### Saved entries
────────────────────

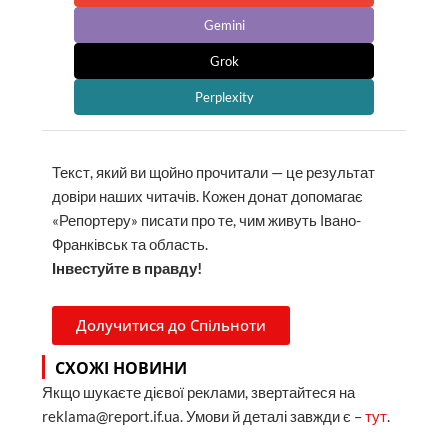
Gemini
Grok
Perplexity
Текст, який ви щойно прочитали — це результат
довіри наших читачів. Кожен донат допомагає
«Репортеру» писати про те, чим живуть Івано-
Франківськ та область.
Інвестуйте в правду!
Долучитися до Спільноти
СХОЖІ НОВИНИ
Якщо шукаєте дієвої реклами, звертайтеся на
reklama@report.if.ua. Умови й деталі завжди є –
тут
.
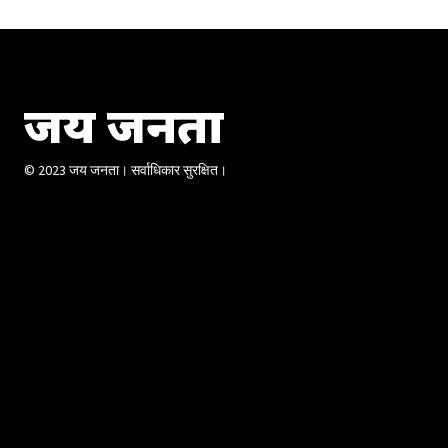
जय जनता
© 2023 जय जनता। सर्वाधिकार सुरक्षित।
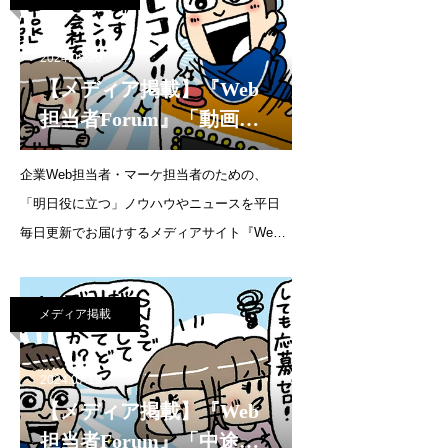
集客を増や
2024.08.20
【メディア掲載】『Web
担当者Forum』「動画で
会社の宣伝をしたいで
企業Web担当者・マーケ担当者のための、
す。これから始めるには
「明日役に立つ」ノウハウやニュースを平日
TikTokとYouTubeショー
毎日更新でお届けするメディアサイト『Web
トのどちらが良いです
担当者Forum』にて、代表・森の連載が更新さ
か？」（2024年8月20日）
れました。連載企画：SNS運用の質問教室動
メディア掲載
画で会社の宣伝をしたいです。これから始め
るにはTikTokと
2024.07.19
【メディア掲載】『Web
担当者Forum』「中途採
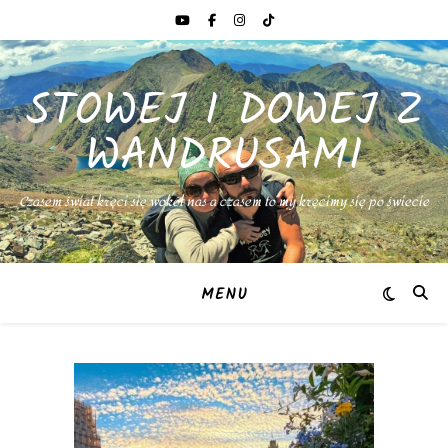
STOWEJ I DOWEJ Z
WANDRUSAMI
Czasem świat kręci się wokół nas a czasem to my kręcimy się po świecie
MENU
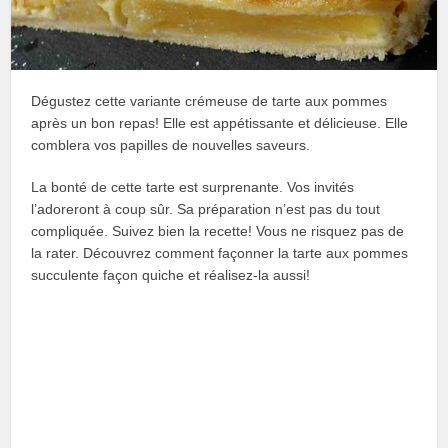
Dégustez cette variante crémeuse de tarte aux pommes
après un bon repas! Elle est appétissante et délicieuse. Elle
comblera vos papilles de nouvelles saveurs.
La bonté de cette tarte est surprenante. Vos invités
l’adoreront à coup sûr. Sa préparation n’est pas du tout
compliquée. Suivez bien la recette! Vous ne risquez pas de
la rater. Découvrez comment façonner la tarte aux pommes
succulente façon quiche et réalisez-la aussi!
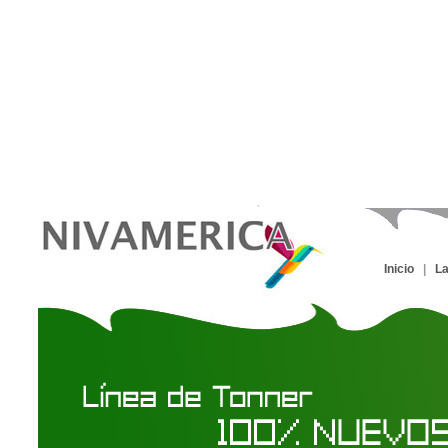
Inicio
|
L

────────────────────

### Activity
Reproduce every row above line for line, leaving out the picture markers.

### Solution to the problem
Gemini
Grok
Perplexity
Текст, який ви щойно прочитали — це результат
довіри наших читачів. Кожен донат допомагає
«Репортеру» писати про те, чим живуть Івано-
Франківськ та область.
Інвестуйте в правду!
Долучитися до Спільноти
СХОЖІ НОВИНИ
Якщо шукаєте дієвої реклами, звертайтеся на
reklama@report.if.ua. Умови й деталі завжди є –
тут
.
जय जनता
© 2023 जय जनता। सर्वाधिकार सुरक्षित।
集客を増や
2024.08.20
【メディア掲載】『Web
担当者Forum』「動画で
会社の宣伝をしたいで
企業Web担当者・マーケ担当者のための、
す。これから始めるには
「明日役に立つ」ノウハウやニュースを平日
TikTokとYouTubeショー
毎日更新でお届けするメディアサイト『Web
トのどちらが良いです
担当者Forum』にて、代表・森の連載が更新さ
か？」（2024年8月20日）
れました。連載企画：SNS運用の質問教室動
メディア掲載
画で会社の宣伝をしたいです。これから始め
るにはTikTokと
2024.07.19
【メディア掲載】『Web
担当者Forum』「中途採
STOWEJ I DOWEJ Z
WANDRUSAMI
Czasem świat kręci się wokół nas a czasem to my kręcimy się po świecie
MENU
Dégustez cette variante crémeuse de tarte aux pommes
après un bon repas! Elle est appétissante et délicieuse. Elle
comblera vos papilles de nouvelles saveurs.
La bonté de cette tarte est surprenante. Vos invités
l’adoreront à coup sûr. Sa préparation n’est pas du tout
compliquée. Suivez bien la recette! Vous ne risquez pas de
la rater. Découvrez comment façonner la tarte aux pommes
succulente façon quiche et réalisez-la aussi!
Inicio
|
L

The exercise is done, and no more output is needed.